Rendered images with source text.
------------------------------

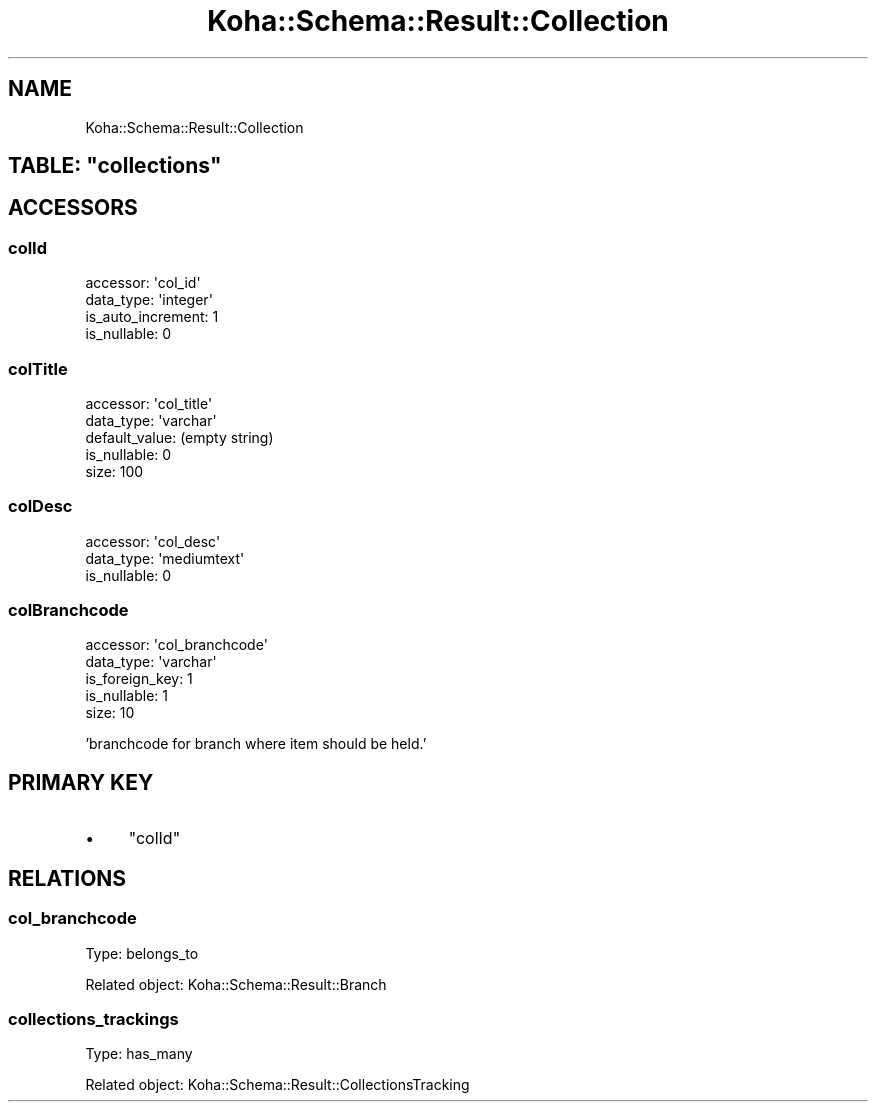 .\" Automatically generated by Pod::Man 4.14 (Pod::Simple 3.40)
.\"
.\" Standard preamble:
.\" ========================================================================
.de Sp \" Vertical space (when we can't use .PP)
.if t .sp .5v
.if n .sp
..
.de Vb \" Begin verbatim text
.ft CW
.nf
.ne \\$1
..
.de Ve \" End verbatim text
.ft R
.fi
..
.\" Set up some character translations and predefined strings.  \*(-- will
.\" give an unbreakable dash, \*(PI will give pi, \*(L" will give a left
.\" double quote, and \*(R" will give a right double quote.  \*(C+ will
.\" give a nicer C++.  Capital omega is used to do unbreakable dashes and
.\" therefore won't be available.  \*(C` and \*(C' expand to `' in nroff,
.\" nothing in troff, for use with C<>.
.tr \(*W-
.ds C+ C\v'-.1v'\h'-1p'\s-2+\h'-1p'+\s0\v'.1v'\h'-1p'
.ie n \{\
.    ds -- \(*W-
.    ds PI pi
.    if (\n(.H=4u)&(1m=24u) .ds -- \(*W\h'-12u'\(*W\h'-12u'-\" diablo 10 pitch
.    if (\n(.H=4u)&(1m=20u) .ds -- \(*W\h'-12u'\(*W\h'-8u'-\"  diablo 12 pitch
.    ds L" ""
.    ds R" ""
.    ds C` ""
.    ds C' ""
'br\}
.el\{\
.    ds -- \|\(em\|
.    ds PI \(*p
.    ds L" ``
.    ds R" ''
.    ds C`
.    ds C'
'br\}
.\"
.\" Escape single quotes in literal strings from groff's Unicode transform.
.ie \n(.g .ds Aq \(aq
.el       .ds Aq '
.\"
.\" If the F register is >0, we'll generate index entries on stderr for
.\" titles (.TH), headers (.SH), subsections (.SS), items (.Ip), and index
.\" entries marked with X<> in POD.  Of course, you'll have to process the
.\" output yourself in some meaningful fashion.
.\"
.\" Avoid warning from groff about undefined register 'F'.
.de IX
..
.nr rF 0
.if \n(.g .if rF .nr rF 1
.if (\n(rF:(\n(.g==0)) \{\
.    if \nF \{\
.        de IX
.        tm Index:\\$1\t\\n%\t"\\$2"
..
.        if !\nF==2 \{\
.            nr % 0
.            nr F 2
.        \}
.    \}
.\}
.rr rF
.\" ========================================================================
.\"
.IX Title "Koha::Schema::Result::Collection 3pm"
.TH Koha::Schema::Result::Collection 3pm "2025-09-02" "perl v5.32.1" "User Contributed Perl Documentation"
.\" For nroff, turn off justification.  Always turn off hyphenation; it makes
.\" way too many mistakes in technical documents.
.if n .ad l
.nh
.SH "NAME"
Koha::Schema::Result::Collection
.ie n .SH "TABLE: ""collections"""
.el .SH "TABLE: \f(CWcollections\fP"
.IX Header "TABLE: collections"
.SH "ACCESSORS"
.IX Header "ACCESSORS"
.SS "colId"
.IX Subsection "colId"
.Vb 4
\&  accessor: \*(Aqcol_id\*(Aq
\&  data_type: \*(Aqinteger\*(Aq
\&  is_auto_increment: 1
\&  is_nullable: 0
.Ve
.SS "colTitle"
.IX Subsection "colTitle"
.Vb 5
\&  accessor: \*(Aqcol_title\*(Aq
\&  data_type: \*(Aqvarchar\*(Aq
\&  default_value: (empty string)
\&  is_nullable: 0
\&  size: 100
.Ve
.SS "colDesc"
.IX Subsection "colDesc"
.Vb 3
\&  accessor: \*(Aqcol_desc\*(Aq
\&  data_type: \*(Aqmediumtext\*(Aq
\&  is_nullable: 0
.Ve
.SS "colBranchcode"
.IX Subsection "colBranchcode"
.Vb 5
\&  accessor: \*(Aqcol_branchcode\*(Aq
\&  data_type: \*(Aqvarchar\*(Aq
\&  is_foreign_key: 1
\&  is_nullable: 1
\&  size: 10
.Ve
.PP
\&'branchcode for branch where item should be held.'
.SH "PRIMARY KEY"
.IX Header "PRIMARY KEY"
.IP "\(bu" 4
\&\*(L"colId\*(R"
.SH "RELATIONS"
.IX Header "RELATIONS"
.SS "col_branchcode"
.IX Subsection "col_branchcode"
Type: belongs_to
.PP
Related object: Koha::Schema::Result::Branch
.SS "collections_trackings"
.IX Subsection "collections_trackings"
Type: has_many
.PP
Related object: Koha::Schema::Result::CollectionsTracking
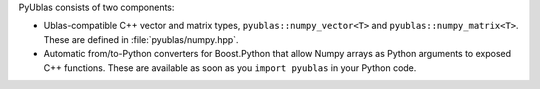 
PyUblas consists of two components:

* Ublas-compatible C++ vector and matrix types, ``pyublas::numpy_vector<T>`` and
  ``pyublas::numpy_matrix<T>``. These are defined in :file:`pyublas/numpy.hpp`.

* Automatic from/to-Python converters for Boost.Python that allow Numpy arrays
  as Python arguments to exposed C++ functions. These are available as soon as
  you ``import pyublas`` in your Python code.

------------------------------

Please write every line above out exactly as given, except for any pictures.

Task answer.
 .\" Automatically generated by Pod::Man 4.14 (Pod::Simple 3.40)
.\"
.\" Standard preamble:
.\" ========================================================================
.de Sp \" Vertical space (when we can't use .PP)
.if t .sp .5v
.if n .sp
..
.de Vb \" Begin verbatim text
.ft CW
.nf
.ne \\$1
..
.de Ve \" End verbatim text
.ft R
.fi
..
.\" Set up some character translations and predefined strings.  \*(-- will
.\" give an unbreakable dash, \*(PI will give pi, \*(L" will give a left
.\" double quote, and \*(R" will give a right double quote.  \*(C+ will
.\" give a nicer C++.  Capital omega is used to do unbreakable dashes and
.\" therefore won't be available.  \*(C` and \*(C' expand to `' in nroff,
.\" nothing in troff, for use with C<>.
.tr \(*W-
.ds C+ C\v'-.1v'\h'-1p'\s-2+\h'-1p'+\s0\v'.1v'\h'-1p'
.ie n \{\
.    ds -- \(*W-
.    ds PI pi
.    if (\n(.H=4u)&(1m=24u) .ds -- \(*W\h'-12u'\(*W\h'-12u'-\" diablo 10 pitch
.    if (\n(.H=4u)&(1m=20u) .ds -- \(*W\h'-12u'\(*W\h'-8u'-\"  diablo 12 pitch
.    ds L" ""
.    ds R" ""
.    ds C` ""
.    ds C' ""
'br\}
.el\{\
.    ds -- \|\(em\|
.    ds PI \(*p
.    ds L" ``
.    ds R" ''
.    ds C`
.    ds C'
'br\}
.\"
.\" Escape single quotes in literal strings from groff's Unicode transform.
.ie \n(.g .ds Aq \(aq
.el       .ds Aq '
.\"
.\" If the F register is >0, we'll generate index entries on stderr for
.\" titles (.TH), headers (.SH), subsections (.SS), items (.Ip), and index
.\" entries marked with X<> in POD.  Of course, you'll have to process the
.\" output yourself in some meaningful fashion.
.\"
.\" Avoid warning from groff about undefined register 'F'.
.de IX
..
.nr rF 0
.if \n(.g .if rF .nr rF 1
.if (\n(rF:(\n(.g==0)) \{\
.    if \nF \{\
.        de IX
.        tm Index:\\$1\t\\n%\t"\\$2"
..
.        if !\nF==2 \{\
.            nr % 0
.            nr F 2
.        \}
.    \}
.\}
.rr rF
.\" ========================================================================
.\"
.IX Title "Koha::Schema::Result::Collection 3pm"
.TH Koha::Schema::Result::Collection 3pm "2025-09-02" "perl v5.32.1" "User Contributed Perl Documentation"
.\" For nroff, turn off justification.  Always turn off hyphenation; it makes
.\" way too many mistakes in technical documents.
.if n .ad l
.nh
.SH "NAME"
Koha::Schema::Result::Collection
.ie n .SH "TABLE: ""collections"""
.el .SH "TABLE: \f(CWcollections\fP"
.IX Header "TABLE: collections"
.SH "ACCESSORS"
.IX Header "ACCESSORS"
.SS "colId"
.IX Subsection "colId"
.Vb 4
\&  accessor: \*(Aqcol_id\*(Aq
\&  data_type: \*(Aqinteger\*(Aq
\&  is_auto_increment: 1
\&  is_nullable: 0
.Ve
.SS "colTitle"
.IX Subsection "colTitle"
.Vb 5
\&  accessor: \*(Aqcol_title\*(Aq
\&  data_type: \*(Aqvarchar\*(Aq
\&  default_value: (empty string)
\&  is_nullable: 0
\&  size: 100
.Ve
.SS "colDesc"
.IX Subsection "colDesc"
.Vb 3
\&  accessor: \*(Aqcol_desc\*(Aq
\&  data_type: \*(Aqmediumtext\*(Aq
\&  is_nullable: 0
.Ve
.SS "colBranchcode"
.IX Subsection "colBranchcode"
.Vb 5
\&  accessor: \*(Aqcol_branchcode\*(Aq
\&  data_type: \*(Aqvarchar\*(Aq
\&  is_foreign_key: 1
\&  is_nullable: 1
\&  size: 10
.Ve
.PP
\&'branchcode for branch where item should be held.'
.SH "PRIMARY KEY"
.IX Header "PRIMARY KEY"
.IP "\(bu" 4
\&\*(L"colId\*(R"
.SH "RELATIONS"
.IX Header "RELATIONS"
.SS "col_branchcode"
.IX Subsection "col_branchcode"
Type: belongs_to
.PP
Related object: Koha::Schema::Result::Branch
.SS "collections_trackings"
.IX Subsection "collections_trackings"
Type: has_many
.PP
Related object: Koha::Schema::Result::CollectionsTracking
PyUblas consists of two components:

* Ublas-compatible C++ vector and matrix types, ``pyublas::numpy_vector<T>`` and
  ``pyublas::numpy_matrix<T>``. These are defined in :file:`pyublas/numpy.hpp`.

* Automatic from/to-Python converters for Boost.Python that allow Numpy arrays
  as Python arguments to exposed C++ functions. These are available as soon as
  you ``import pyublas`` in your Python code.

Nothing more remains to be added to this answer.